Corrosion Science
- Discipline: Materials science, corrosion engineering
- Language: English
- Edited by: J.M.C. Mol, O.R. Mattos

Publication details
- History: 1961–present
- Publisher: Elsevier
- Frequency: 18/year
- Impact factor: 7.205 (2020)

Standard abbreviations
- ISO 4: Corros. Sci.

Indexing
- CODEN: CRRSAA
- ISSN: 0010-938X (print) 1879-0496 (web)

Links
- Journal homepage;

= Corrosion Science =

Corrosion Science is a peer-reviewed scientific journal published by Elsevier in 16 issues per year. Established in 1961, it covers a wide range of topics in the study of pure/applied corrosion and corrosion engineering, including but not limited to oxidation, biochemical corrosion, stress corrosion cracking, and corrosion control methods, as well as surface science and engineering.
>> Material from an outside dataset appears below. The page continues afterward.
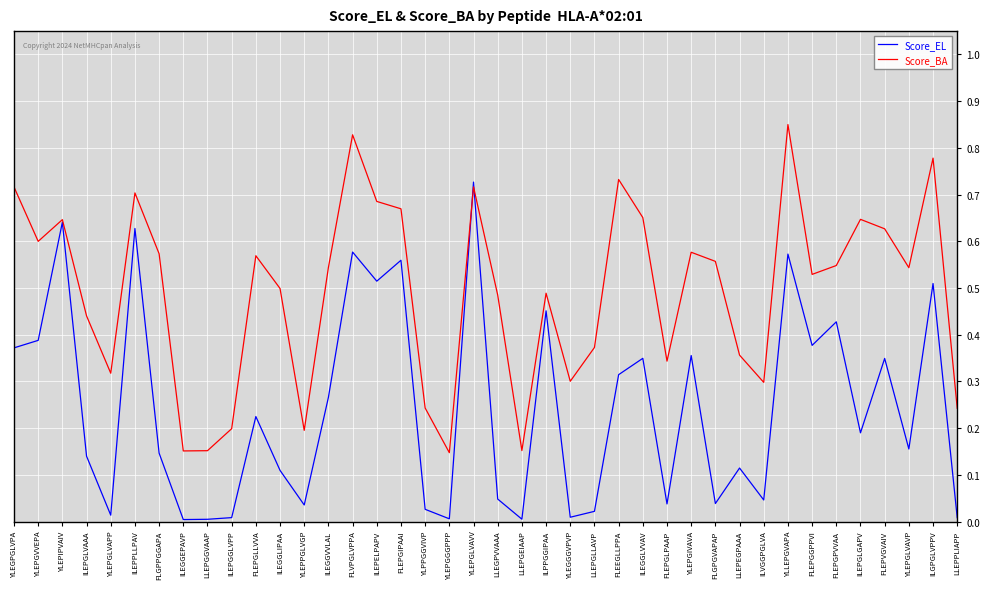

At which label does Score_BA reach its peak?

YLLEPGVAPA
The editors-in-chief are J.M.C. Mol (Delft University of Technology) and O.R. Mattos (Federal University of Rio de Janeiro).

==Abstracting and indexing==
The journal is abstracted and indexed in:
- Chemical Abstracts
- Current Contents/Engineering, Computing & Technology
- Inspec
- Materials Science Citation Index
- Scopus

According to the Journal Citation Reports, the journal has a 2020 impact factor of 7.205.